- [Exercise brief] From the first line to the last, transcribe the data exactly and skip the pictures.

- [Source records]
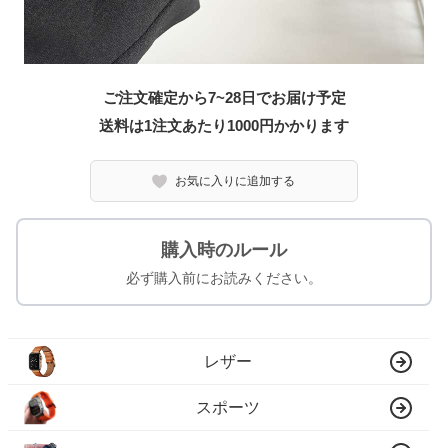
ご注文確定から7~28日でお届け予定
送料は1注文あたり
1000
円かかります
お気に入りに追加する
購入時のルール
必ず購入前にお読みください。
レザー
スポーツ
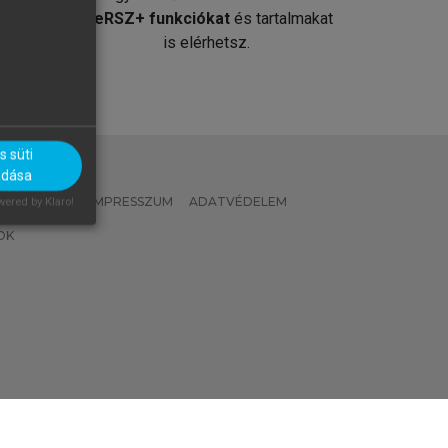
át
MeRSZ+ funkciókat
és tartalmakat
is elérhetsz.
 süti
adása
 IRÁNYELVEK
IMPRESSZUM
ADATVÉDELEM
ered by Klaro!
OK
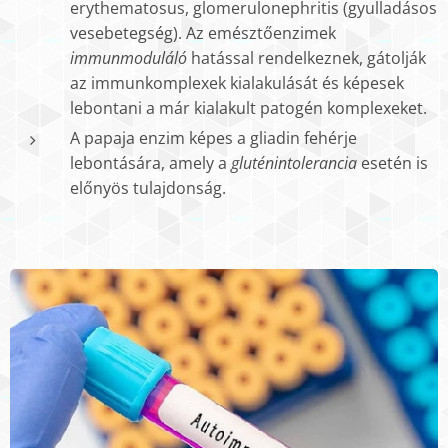
erythematosus, glomerulonephritis (gyulladásos
vesebetegség). Az emésztőenzimek
immunmoduláló
hatással rendelkeznek, gátolják
az immunkomplexek kialakulását és képesek
lebontani a már kialakult patogén komplexeket.
A papaja enzim képes a gliadin fehérje
lebontására, amely a
gluténintolerancia
esetén is
előnyös tulajdonság.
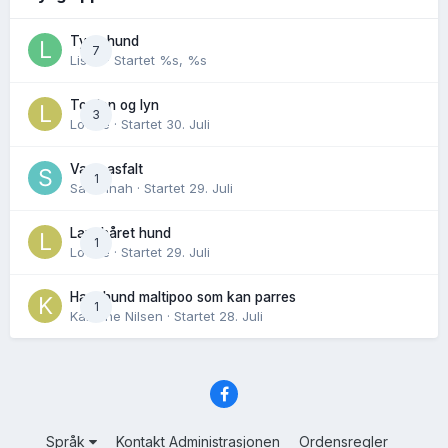
Tynn hund
7
Lisen
· Startet
%s, %s
Torden og lyn
3
Lovise
· Startet
30. Juli
Varm asfalt
1
Savannah
· Startet
29. Juli
Langhåret hund
1
Lovise
· Startet
29. Juli
Hannhund maltipoo som kan parres
1
Karoline Nilsen
· Startet
28. Juli
Språk
Kontakt Administrasjonen
Ordensregler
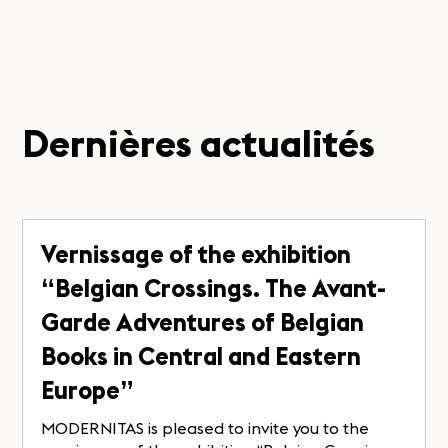
Dernières actualités
Vernissage of the exhibition
“Belgian Crossings. The Avant-
Garde Adventures of Belgian
Books in Central and Eastern
Europe”
MODERNITAS is pleased to invite you to the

- [Exercise solution]
ご注文確定から7~28日でお届け予定
送料は1注文あたり
1000
円かかります
お気に入りに追加する
購入時のルール
必ず購入前にお読みください。
レザー
スポーツ
át
MeRSZ+ funkciókat
és tartalmakat
is elérhetsz.
 süti
adása
 IRÁNYELVEK
IMPRESSZUM
ADATVÉDELEM
ered by Klaro!
OK
erythematosus, glomerulonephritis (gyulladásos
vesebetegség). Az emésztőenzimek
immunmoduláló
hatással rendelkeznek, gátolják
az immunkomplexek kialakulását és képesek
lebontani a már kialakult patogén komplexeket.
A papaja enzim képes a gliadin fehérje
lebontására, amely a
gluténintolerancia
esetén is
előnyös tulajdonság.
Tynn hund
7
Lisen
· Startet
%s, %s
Torden og lyn
3
Lovise
· Startet
30. Juli
Varm asfalt
1
Savannah
· Startet
29. Juli
Langhåret hund
1
Lovise
· Startet
29. Juli
Hannhund maltipoo som kan parres
1
Karoline Nilsen
· Startet
28. Juli
Språk
Kontakt Administrasjonen
Ordensregler
Dernières actualités
Vernissage of the exhibition
“Belgian Crossings. The Avant-
Garde Adventures of Belgian
Books in Central and Eastern
Europe”
MODERNITAS is pleased to invite you to the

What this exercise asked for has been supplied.